Dari keterangan tersebut,dapat di simpulkan bahwa arti mazhab menurut istilah adalah “hasil-hasil ijtihad seorang imam (mujtahid mutlaq mustaqil) tentang hukum suatu masalah  atau kaidah-kaidah istinbat.”
Mazhab menurut pengertian pertama identik dengan fikih. Oleh karena fikih sama dengan hasil ijtihad, berarti pula nazhab sama dengan ijtihad. Dengan demikian ketiga istlah tersebut (fikih  ijtihad,dan mazhab) mempunyai arti yang sama.
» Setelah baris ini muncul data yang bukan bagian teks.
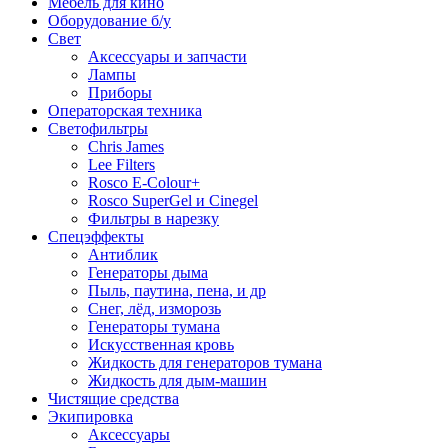
Мебель для кино
Оборудование б/у
Свет
Аксессуары и запчасти
Лампы
Приборы
Операторская техника
Светофильтры
Chris James
Lee Filters
Rosco E-Colour+
Rosco SuperGel и Cinegel
Фильтры в нарезку
Спецэффекты
Антиблик
Генераторы дыма
Пыль, паутина, пена, и др
Снег, лёд, изморозь
Генераторы тумана
Искусственная кровь
Жидкость для генераторов тумана
Жидкость для дым-машин
Чистящие средства
Экипировка
Аксессуары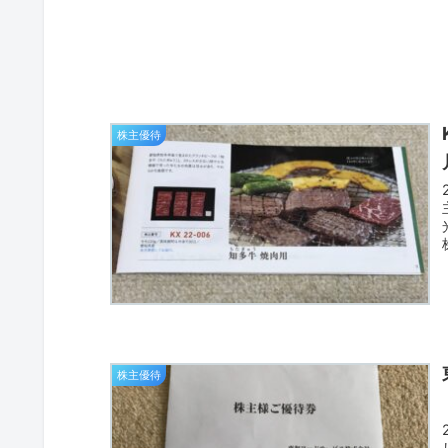
株主優待
株主優待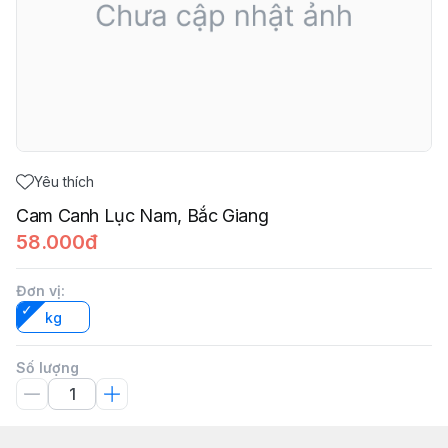
Yêu thích
Cam Canh Lục Nam, Bắc Giang
58.000đ
Đơn vị
:
kg
Số lượng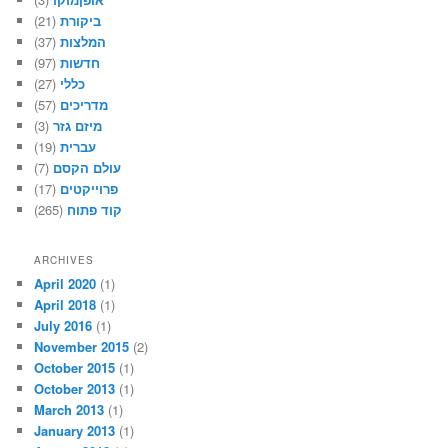
(21)
ביקורת
(37)
המלצות
(97)
חדשות
(27)
כללי
(57)
מדריכים
(3)
מיזם גזר
(19)
עברית
(7)
עולם הקסם
(17)
פרוייקטים
(265)
קוד פתוח
ARCHIVES
April 2020
(1)
April 2018
(1)
July 2016
(1)
November 2015
(2)
October 2015
(1)
October 2013
(1)
March 2013
(1)
January 2013
(1)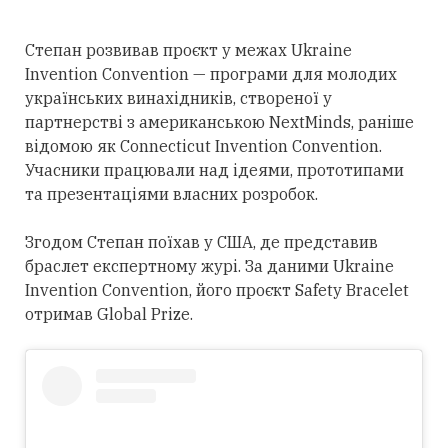
Степан розвивав проєкт у межах Ukraine
Invention Convention — програми для молодих
українських винахідників, створеної у
партнерстві з американською NextMinds, раніше
відомою як Connecticut Invention Convention.
Учасники працювали над ідеями, прототипами
та презентаціями власних розробок.
Згодом Степан поїхав у США, де представив
браслет експертному журі. За даними Ukraine
Invention Convention, його проєкт Safety Bracelet
отримав Global Prize.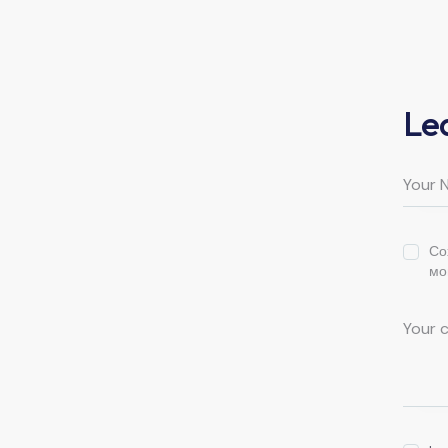
Le
Со
мо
Jika di katakana misalnya menyentuh wanita yang bukan mahram membatalkan wudhu menurut mazhab syafi’i artinya ialah bahwa perbuatan itu membatalkan wudhu menurut fikih syafi’i atau sesuai dengan hasil ijtihad syafi’i. demikian juga jika di katakan, tidak membatalkan menurut mazhab hanafi.
Tegasnya, mazhab menurut pengertian pertama adalah hasil ijtihad seorang imam mujtahid tentang hukum suatu permasalahan yang belum di tegaskan oleh nas.Atas dasra ini, mazhab hanya terdapat pada masalah-masalah zanniyyah atau ijtihadiyah.oleh karena itu, sangatlah tidak tepat jika di katakan,misalnya hukum shalat lima waktu , puasa ramadhan, dan zakat adalah wajib, dan  hukum berzina adalah haram  menurut mazhab syafi’i atau menurut mazhab hanbali dan sebagainya”.sebab, masalah-masalah tersebut tidak termasuk masalah ijtihadi, melainkan masalah yang status hokum bersifat qat’i karena ada nas-nya (yang qat’i)  dalam Alquran dan hadis, atau termasuk al- ma’lum min ad-din bil ad-darurah.[1]
Apabila berpegang pada arti pertama, yaitu pendapat hokum salah seorang imam , dalam hal ini mujtahid mutlaq, maka semua pendapat para mujtahid mazhab, mujtahid fatwa, dan mujtahid tarjib tidak dapat di katakan sebagai ’’pendapat menurut mazhab syafi’i ‘’, misalnya, padahal sangat banyak masalah-masalah fikih dalam lingkungan mazhab syafi’i  yang ketentuan hukum tidak di keluarkan oleh imam syafi’i sendiri. Hal serupa terdapat pula dalam mazhab-mazhab lain, seprti maliki,hanafi,hanbali.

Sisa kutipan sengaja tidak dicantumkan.